| > Well no... Inefficiency is totally independent of equitability. The reason why inefficiency is tied to equitability in the real world is because equitability is enforced, which means you spend resources to achieve it, and that is the successful case of enforcement. i.e. forcing everyone to take insurance to give coverage to the sickest can increase sickness because there is no economical consequence to unhealthiness. > This increase in healthcare expenditure across time has happened in all western countries has it not? No..if it had, we wouldnt be talking about a problem of healthcare in the US. Its grown disproportionately here. But the whole point is that 50-60 years ago, healthcare was cheap and it was private. > You mean how the government has failed to regulate more? How the government has failed to de-privatize certain portions of the American healthcare system? How the government has hamstringed public options (like Medicare) to prevent the american public from realizing how much cheaper the government can provide care than can a private system? Totally agreed! I will be more practical then. What do you think are the top 3 issues that make healthcare expensive? Concretely, not abstractly. What are the 3 things that if didn't happen, healthcare would be much cheaper, and I challenge that all 3 of them are the result of regulation. That is, the government made it expensive. > Did I miss it? Maybe you could post it again here. I'm just looking for what could change your mind. -> > what would change your mind in the general?
> Mine is that lightly regulated free healthcare markets will be efficient (though might not be equitable). |
Now you're switching around your causality. Earlier you said: "inefficiency tends to harm both equitability and value/cost"
So you don't believe that inefficiency causes equitability, just that equitability causes inefficiency?
>No..if it had, we wouldnt be talking about a problem of healthcare in the US. Its grown disproportionately here.
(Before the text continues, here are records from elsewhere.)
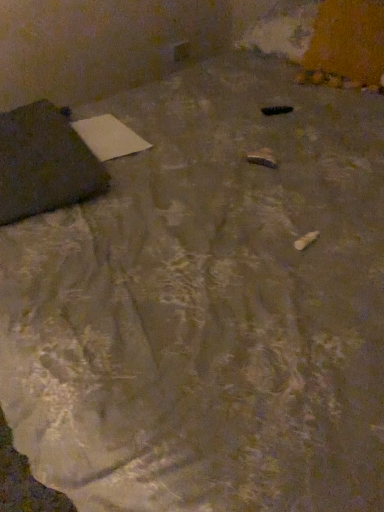
What is the approximate width of matte black bag at left?

matte black bag at left is 27.27 centimeters wide.

Describe the element at coordinates (44, 163) in the screenshot. This screenshot has height=512, width=384. I see `matte black bag at left` at that location.

The height and width of the screenshot is (512, 384). I want to click on matte black bag at left, so click(44, 163).

In order to face matte black bag at left, should I rotate leftwards or rightwards?

Rotate left and turn 20.923 degrees.

Measure the distance between point (103, 128) and camera.

The depth of point (103, 128) is 1.33 meters.

What do you see at coordinates (109, 137) in the screenshot? Image resolution: width=384 pixels, height=512 pixels. I see `white paper at upper left` at bounding box center [109, 137].

Locate an element on the screen. white paper at upper left is located at coordinates (109, 137).

Find the location of a particular element. matte black bag at left is located at coordinates (44, 163).

Visually, is white paper at upper left positioned to the left or to the right of matte black bag at left?

From the image, it's evident that white paper at upper left is to the right of matte black bag at left.

Relative to matte black bag at left, is white paper at upper left in front or behind?

In the image, white paper at upper left appears behind matte black bag at left.

Which point is more distant from viewer, (132,131) or (103,187)?

The point (132,131) is more distant.

From the image's perspective, which is above, white paper at upper left or matte black bag at left?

But the whole point is that 50-60 years ago, healthcare was cheap and it was private.
So, in response to demographic changes across the western world (like an aging population) a bunch of countries made their systems more public and were able to keep costs down and the US has kept theirs more private and costs have ballooned. Maybe the answer is self-evident.
>I will be more practical then. What do you think are the top 3 issues that make healthcare expensive?
I think there is basically one cause: the existence of for-profit insurance companies. In a public system where government provided healthcare there would be a large monolithic body which could assert it's power to keep prices down. In a market with multiple insurance companies, they'll never have enough individual power to keep prices low. That's how the market is supposed to work by keeping power divided, it's just that healthcare is a terrible place for markets.
>Mine is that lightly regulated free healthcare markets will be efficient (though might not be equitable).
So to get you to change your mind that public systems are better than private equitability never comes into play? What is the point of efficiency if not to help people? If the point of efficiency is to help people then how is equitability not important?